This section is from the book "The Gardener's Monthly And Horticulturist V20", by Thomas Meehan. See also: Four-Season Harvest: Organic Vegetables from Your Home Garden All Year Long.
Having read with interest the remarks of your correspondents on the above subject with some diffidence, in regard to rushing into print and difficulties, etc., I am induced to send you my experience in the hope that the disease may be well defined, and some one prescribe a remedy. Two years ago I had a very fine plant on a Manetti stock, which showed all the symptoms described by your correspondents. The stock outgrew the rose three to one, forming an excres-ence at the point of union, and the gradual decay of the plant was the result. I had at the same time plants worked on LaMarque and Solfaterre, which were in excellent health, and are yet, being entirely free from any appearance of disease. I have noticed the same disease, or the same cause, produce the same effect in other grafted trees where the stock has not been suitable from some cause to the growth of the scion. I have also noticed that a very little neglect in disbudding old plants in the early part of the summer, when they are usually put outside or the sashes taken off, will cause the decay of the leading branches farthest from the base of the plant, the sap preferring to support a lot of younger branches nearer the roots and leaving the old ones to die or starve.

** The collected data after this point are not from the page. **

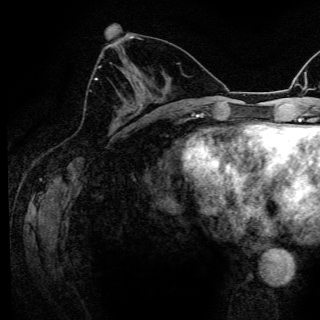
Breast MRI (dynamic contrast-enhanced), one axial slice. Position 60 of 150 along the scan axis. Cropped to one breast. Dynamic contrast-enhanced series, time point 2 of 6 at this slice position (early post-contrast). 3 T. TE 4.2 ms, TR 8.5 ms. 320 × 320 image matrix, field of view 200 × 200 mm. Female patient.
Outlined on this slice (semi-automatically segmented with operator editing):
- enhancing-tissue mask used for the functional tumour volume (all voxels passing the contrast-enhancement thresholds inside the analysis volume; usually the tumour): bounding box <95,78,97,80> (left, top, right, bottom; pixels)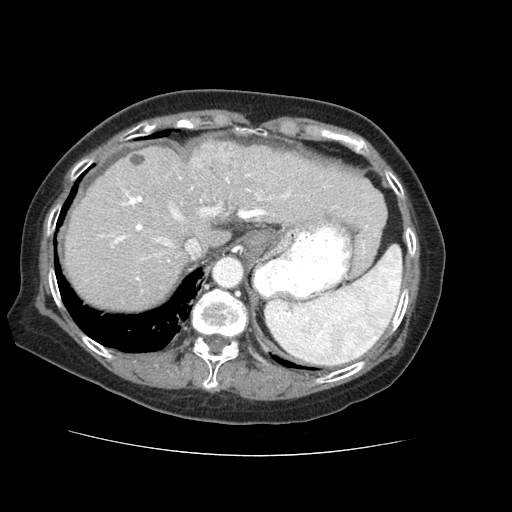
Contrast-enhanced abdominal CT (liver protocol), one axial slice. Slice 49 of 73 in the series (ordered by position). 120 kVp. Soft-tissue window (W 400 / L 40 HU). 2.5 mm slice thickness. 512 × 512 image matrix, field of view 360 × 360 mm. From the clinical record (not read from this slice): diagnosis: hepatocellular carcinoma (patient treated with transarterial chemoembolisation; whether this scan precedes or follows treatment is not stated here); TNM stage (as recorded): Stage-IVB; Child-Pugh class: A; tumour differentiation: well differentiated.
Structures marked on this image (semi-automatically segmented with operator editing):
- abdominal aorta: bounding box <214,257,242,286> (left, top, right, bottom; pixels)
- liver parenchyma outside the tumour (the mass and vessels are separate outlines, so this box may not span the whole liver): <64,140,380,310>
- mass: <187,140,242,183>
- portal vein: <100,174,291,281>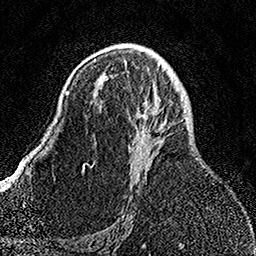
Breast MRI, one axial slice. Slice 89 of 158 in the series (ordered by position). Cropped to one breast. Dynamic contrast-enhanced series, time point 2 of 7 at this slice position (early post-contrast). 1.5 T. TE 3.5 ms, TR 7.2 ms. 1 mm slice thickness. 256 × 256 image matrix, field of view 164 × 164 mm. Female patient.
Annotated regions visible in this slice (semi-automatic segmentation, software-assisted and operator-edited):
- enhancing-tissue mask used for the functional tumour volume (all voxels passing the contrast-enhancement thresholds inside the analysis volume; usually the tumour): bounding box [x1, y1, x2, y2] px = [92, 75, 171, 178]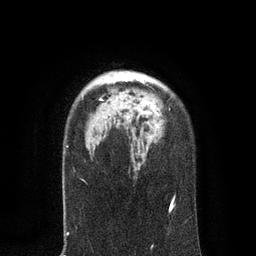
Breast MRI, one axial slice; position 62 of 80 along the scan axis; cropped to one breast; dynamic contrast-enhanced series, time point 2 of 7 at this slice position (early post-contrast); 3 T; TE 2.1 ms, TR 4.7 ms; 2 mm slice thickness; 256 × 256 image matrix. Female patient.
Annotated regions visible in this slice (semi-automatic segmentation, software-assisted and operator-edited):
- enhancing-tissue mask used for the functional tumour volume (all voxels passing the contrast-enhancement thresholds inside the analysis volume; usually the tumour): box from (x=109, y=73) to (x=149, y=118) px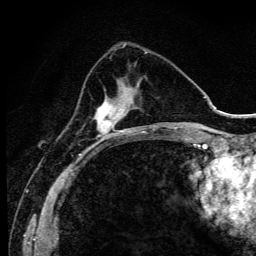
Breast MRI (dynamic contrast-enhanced), one axial slice; position 37 of 134 along the scan axis; cropped to one breast; dynamic contrast-enhanced series, time point 2 of 6 at this slice position (early post-contrast); 3 T; TE 4.2 ms, TR 9.3 ms; 1.2 mm slice thickness; 256 × 256 image matrix, field of view 150 × 150 mm. Female patient.
Annotated regions visible in this slice (semi-automatic segmentation, software-assisted and operator-edited):
- enhancing-tissue mask used for the functional tumour volume (all voxels passing the contrast-enhancement thresholds inside the analysis volume; usually the tumour): bounding box (x1, y1, x2, y2) in pixels: (93, 87, 132, 143)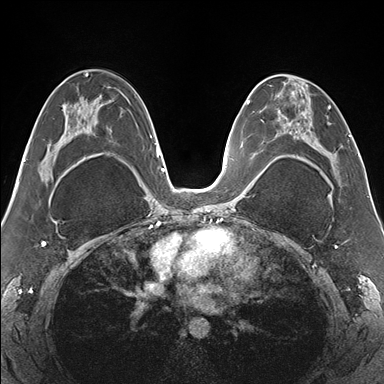
Breast MRI (dynamic contrast-enhanced), one axial slice; position 85 of 176 along the scan axis; dynamic contrast-enhanced series, time point 2 of 7 at this slice position (early post-contrast); 1.5 T; TE 1.5 ms, TR 4.1 ms; 1.1 mm slice thickness; 384 × 384 image matrix, field of view 330 × 330 mm. Female patient.
Outlined on this slice (semi-automatic segmentation, software-assisted and operator-edited):
- enhancing-tissue mask used for the functional tumour volume (all voxels passing the contrast-enhancement thresholds inside the analysis volume; usually the tumour): bounding box [x1, y1, x2, y2] px = [265, 74, 340, 179]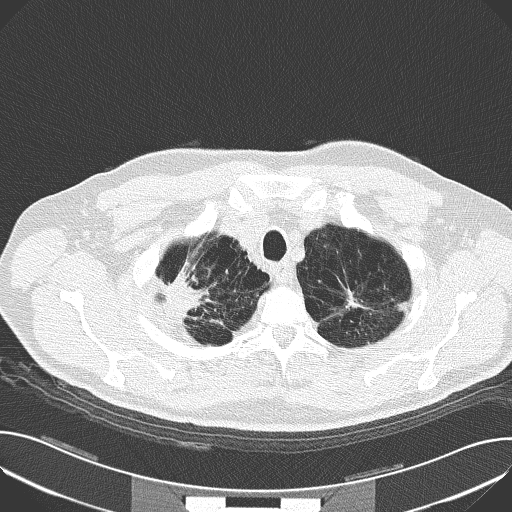
Axial slice from a low-dose chest CT screening exam. First (baseline) screen. Lung window (W 1500 / L -600 HU). Slice 18 of 159 in the series. Male, age 59 years at enrolment. Current smoker at enrolment.
Lesion marked by an expert reader, box from (x=155, y=260) to (x=222, y=332) px. The screening reader recorded 4 non-calcified nodules or masses ≥4 mm on this exam; which of them this box marks is not recorded. Lung cancer was diagnosed 44 days after this screen: squamous cell carcinoma, NOS, right upper lobe, moderately differentiated (G2), stage IA (AJCC 6th edition), 30 mm at pathology.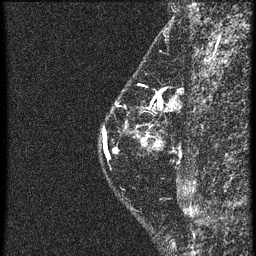
Breast MRI (dynamic contrast-enhanced), one sagittal slice; slice 17 of 60 in the series (ordered by position); 4 images stored at this slice position (order not interpretable as contrast timing); 1.5 T; TE 4.2 ms, TR 20.4 ms; 1.5 mm slice thickness; 256 × 256 image matrix. Female patient, age 46 years. Case-level facts recorded for this patient, not image findings: setting: breast cancer imaged before/during neoadjuvant chemotherapy; receptor status: triple-negative.
Structures marked on this image (semi-automatically segmented with operator editing):
- analysis volume of interest (the breast-tissue region the enhancement analysis was run in; not a lesion): box from (x=98, y=82) to (x=163, y=183) px
- tumour enhancement mask (voxels above the 90 % enhancement threshold inside the analysis volume of interest): (x=104, y=134)–(x=117, y=153)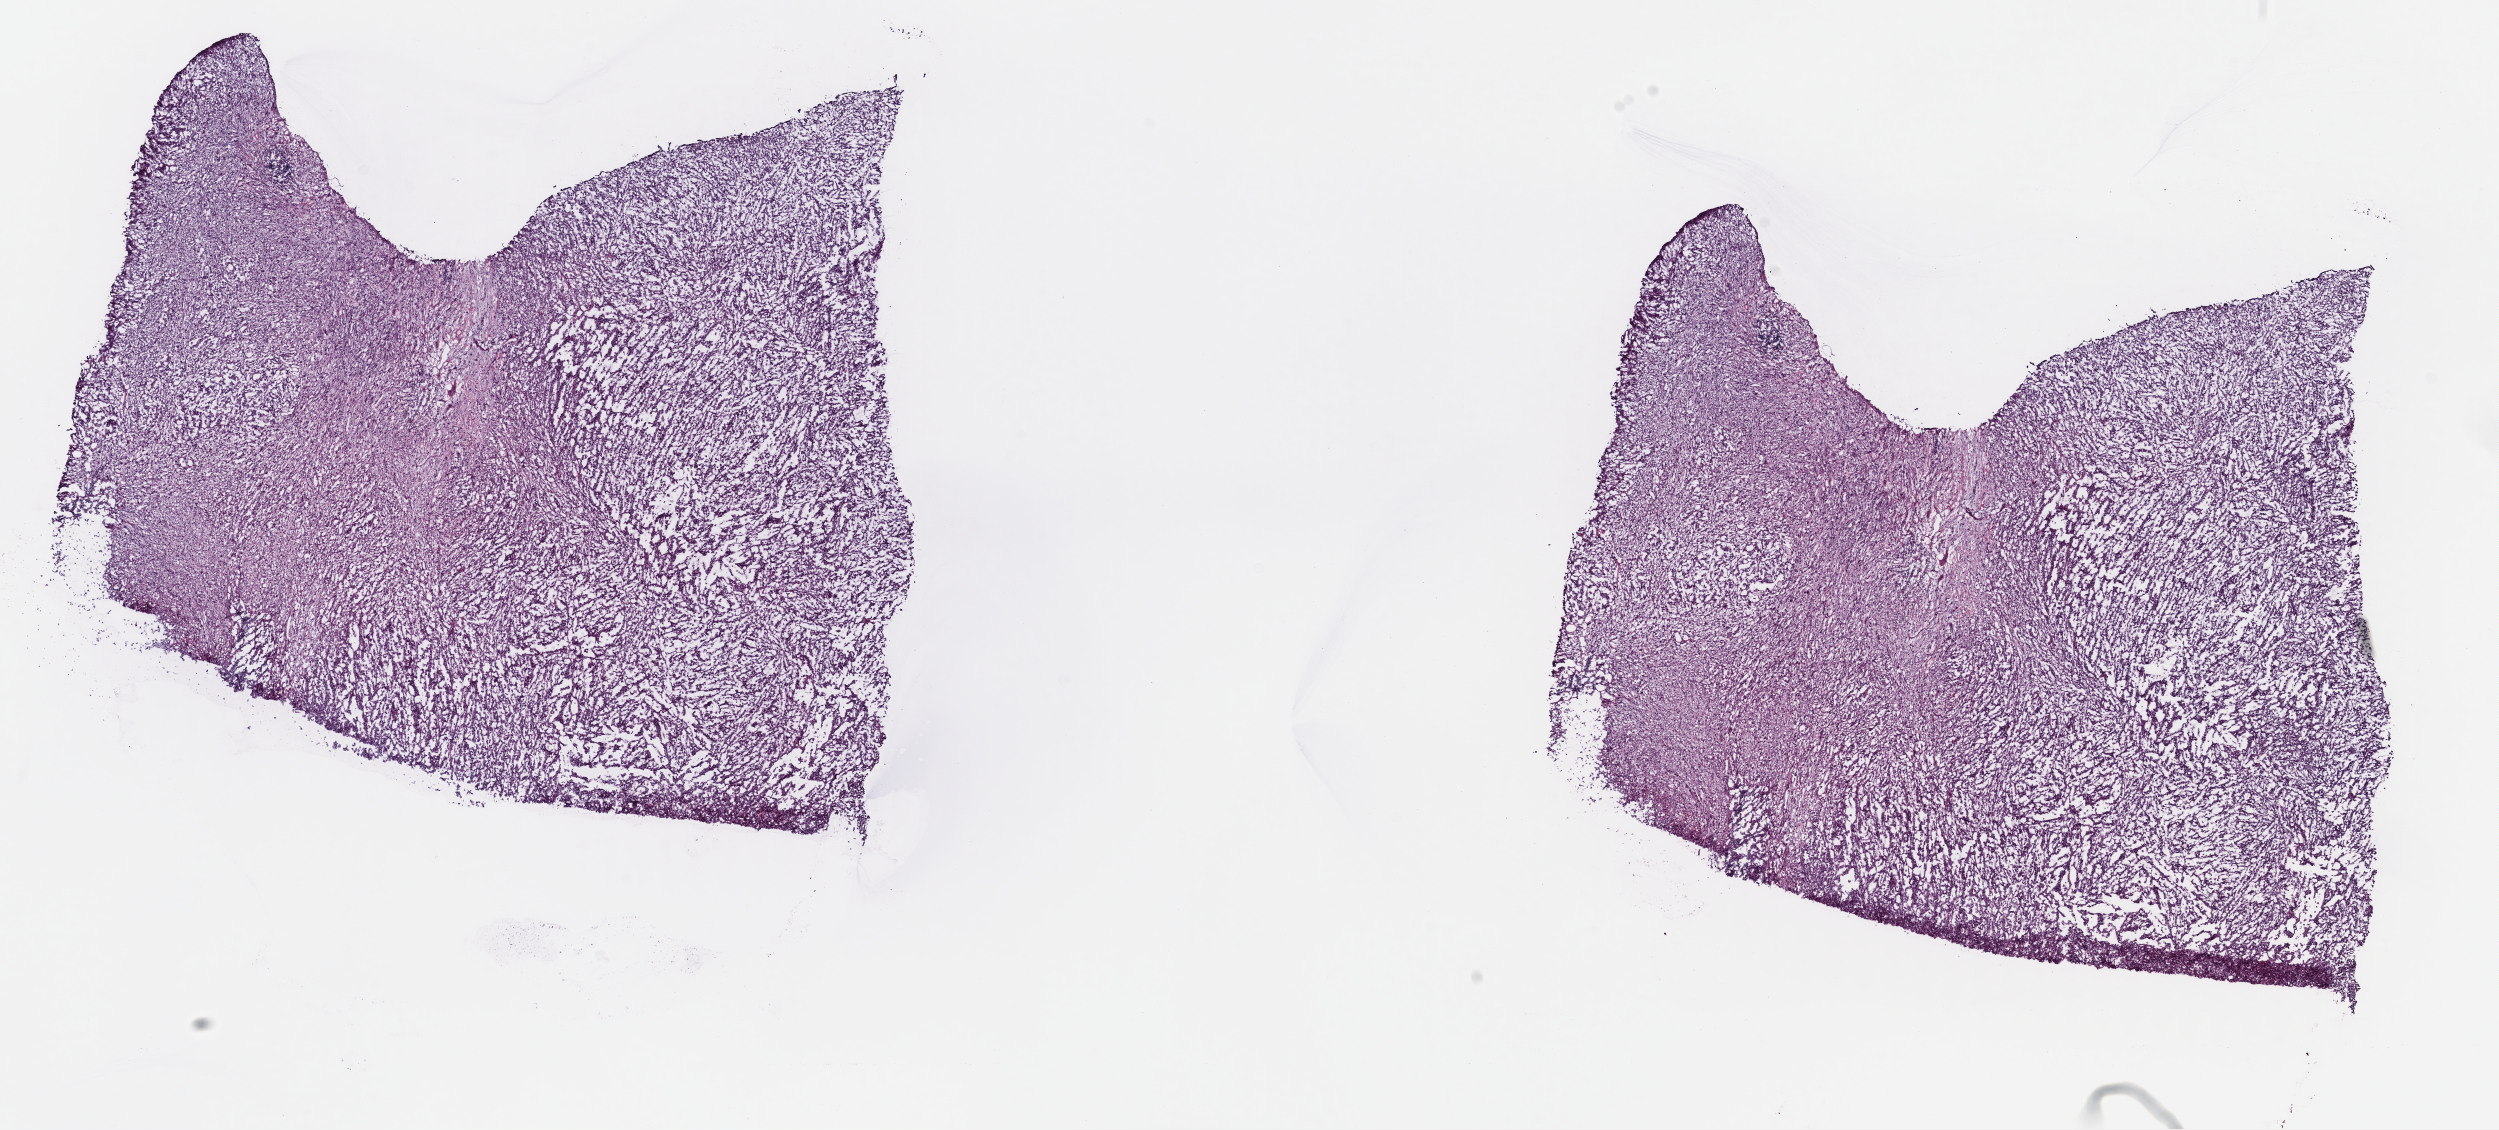
H&E whole-slide image, low-resolution overview of the scanned area, about 19.7 x 8.9 mm (acquisition: 40x scan), frozen section from the top of the tissue portion, metastatic tumour sample. Male, age 33 years at initial diagnosis. Composition of this section per pathologist review: tumour cells 85%, tumour nuclei 85%, normal cells 0%, stromal cells 14%, necrosis 1%. Infiltration values recorded for this section: lymphocyte infiltration 3%, monocyte infiltration 2%, neutrophil infiltration 0%.
This section: metastatic tumour tissue. Patient diagnosis: Malignant melanoma, NOS.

It is not my wish to raise any point for controversy, but I would certainly advise anyone who intends growing the Marechal on light, sandy soil, to keep from planting imported Roses. In the hands of our leading flower-growers on strong clay or loamy soils they do well for a few years and are replaced from time to time; but in my opinion, better results could be obtained under any circumstances with plants worked on the strong growing varieties of the Noisette class.